El Ayuntamiento panista de Mérida, una vez más, demuestra a quién le debe lealtad: a los empresarios y a los que ya tienen todo asegurado, no a los verdaderos trabajadores.
Aprobaron el nuevo Reglamento de Mercados sin consultar a los tianguistas, esos comerciantes de la vía pública que sostienen a cientos de familias y forman parte de la identidad de la ciudad. Tianguistas denunciaron: prácticamente la mit ad del reglamento regula su actividad (horarios, permisos, ubicaciones), pero a ellos ni los tomaron en cuenta. A los locatarios de los mercados fijos sí los escucharon e incorporaron sus propuestas. A los tianguistas, ni siquiera los invitaron.
Adrián Gorocica sumó más: el documento deja vacíos peligrosos. No hay criterios claros de asignación de espacios, no delimita zonas autorizadas, no garantiza condiciones equivalentes en las reubicaciones y deja las sanciones a la discrecionalidad de la autoridad.
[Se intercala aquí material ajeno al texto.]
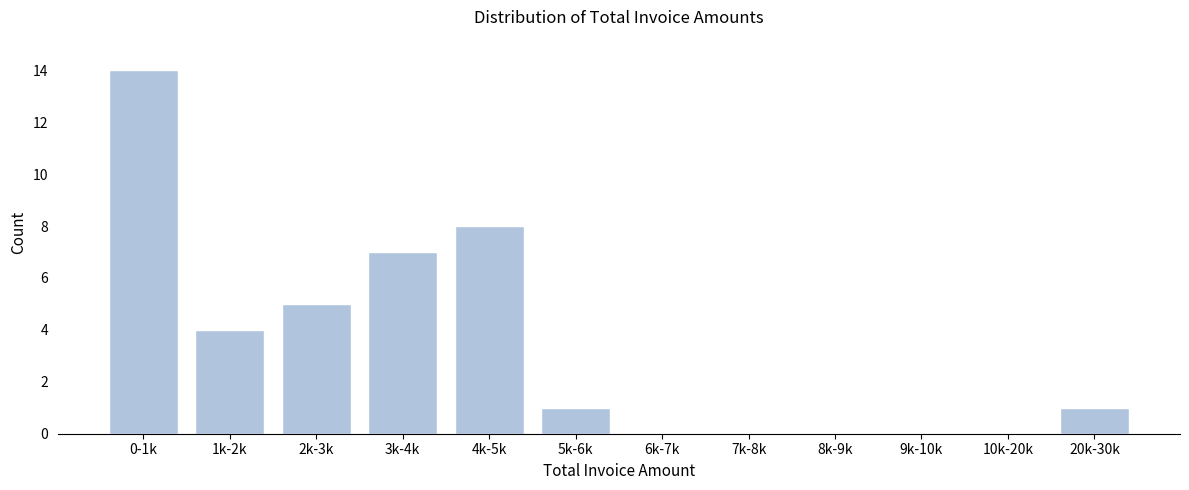

Reading left to right, what are all the values shown in this chart?

0-1k=14	1k-2k=4	2k-3k=5	3k-4k=7	4k-5k=8	5k-6k=1	6k-7k=0	7k-8k=0	8k-9k=0	9k-10k=0	10k-20k=0	20k-30k=1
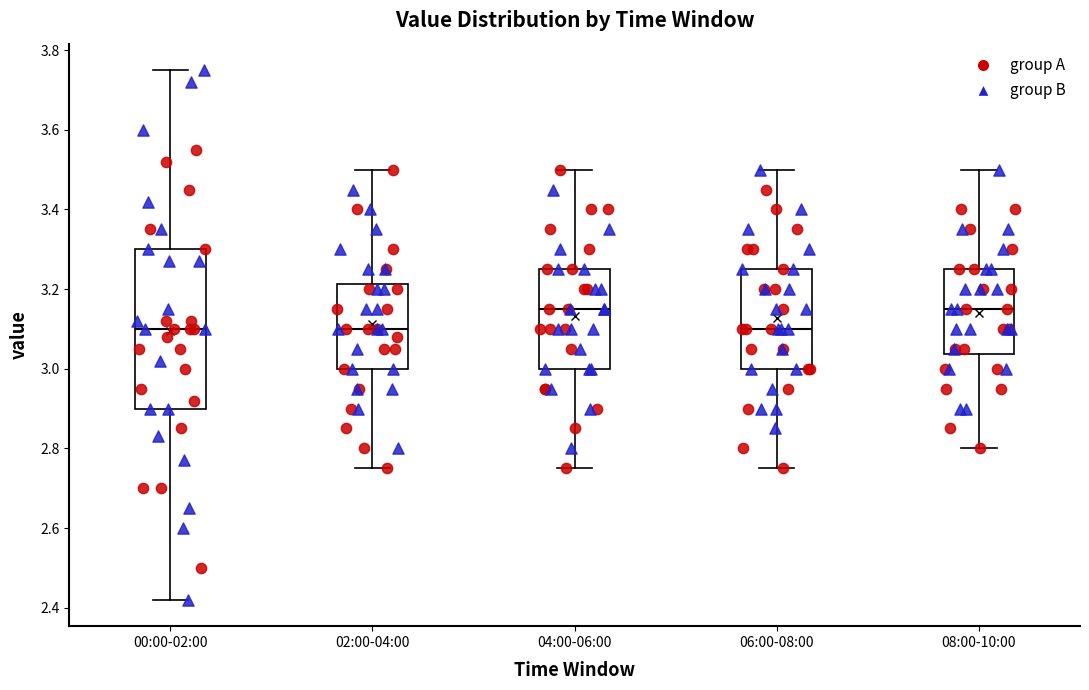

Where is the upper edge of the box for 08:00-10:00 on the y-axis? The values are not printed on the chart, so give them approximately, as read against the axis.

3.26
En otras palabras: margen total para aplicar la ley a modo.
Mientras el PAN presume “orden” y “modernización”, excluye a los que todos los días salen a vender para llevar el pan a su casa. Prioridad a los grandes, olvido a los pequeños. Así gobiernan: reglamento nuevo, pero con el mismo desprecio de siempre hacia el comercio popular.